La face encore cachée de la réalité

La science et l’existence poussent à se poser bien des questions. « Que savons-nous vraiment ? La partie du monde et de nous-mêmes que nous percevons n’est qu’une infime partie du réel, filtrée par les limitations de nos organes sensoriels et par notre cerveau, lui-même forgé par nos expériences. Par exemple, nous ne voyons ni les infrarouges, ni les ultraviolets, et nous n’entendons pas les ultrasons, alors qu’ils existent bel et bien. »
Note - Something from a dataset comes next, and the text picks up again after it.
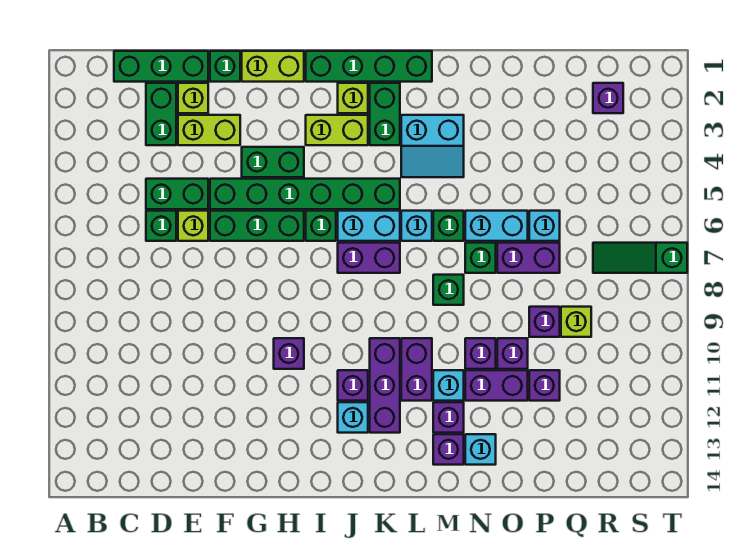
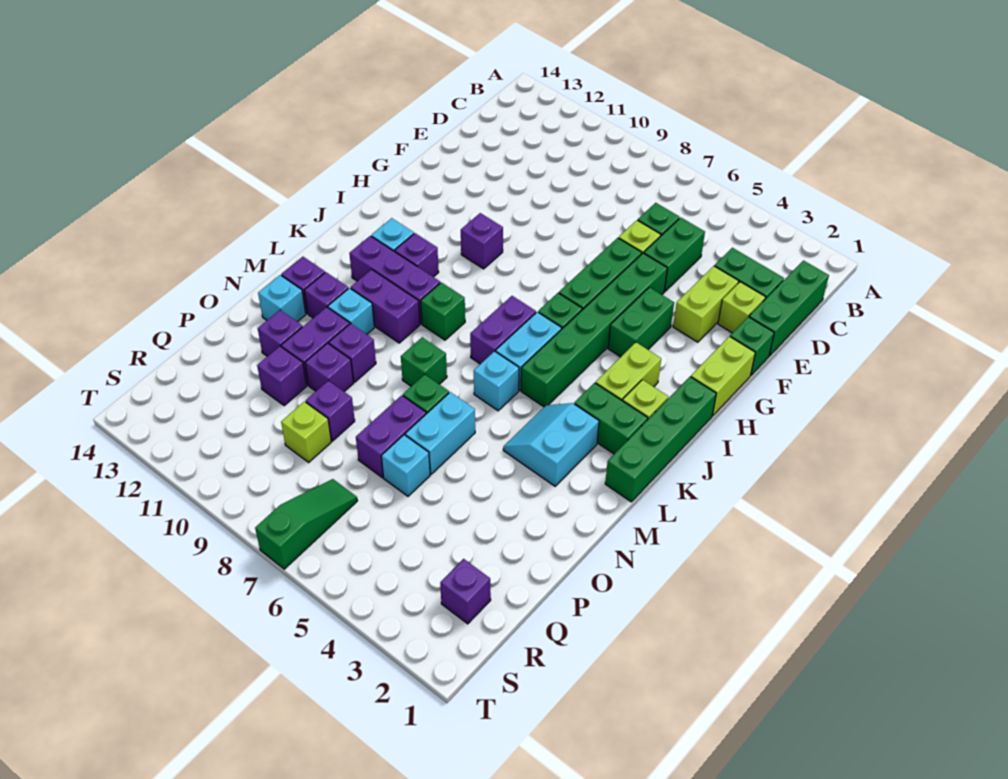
green brick M6 level 1 -> green brick K9 level 1
none -> purple brick O12 level 1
Santé intégrative et globale

Depuis 2018, Alice Guyon a décidé d’arrêter l’expérimentation animale et de se tourner vers des études cliniques afin d’étudier scientifiquement les effets de plusieurs approches non conventionnelles et complémentaires, notamment la méditation de pleine conscience qui intéresse de plus en plus les scientifiques et qui fait maintenant l’objet d’un diplôme universitaire. Elle travaille beaucoup sur la santé intégrative, qui prend en compte la personne dans sa globalité, sans se focaliser sur la maladie et en associant la prévention, la médecine conventionnelle et des soins complémentaires.

Elle se préoccupe aussi de la « santé globale », qui repose sur les liens étroits entre la santé humaine, animale et environnementale. Une nature qu’elle magnifie dans ses poèmes, ses peintures, ses gravures, sa danse, et en jouant de la musique.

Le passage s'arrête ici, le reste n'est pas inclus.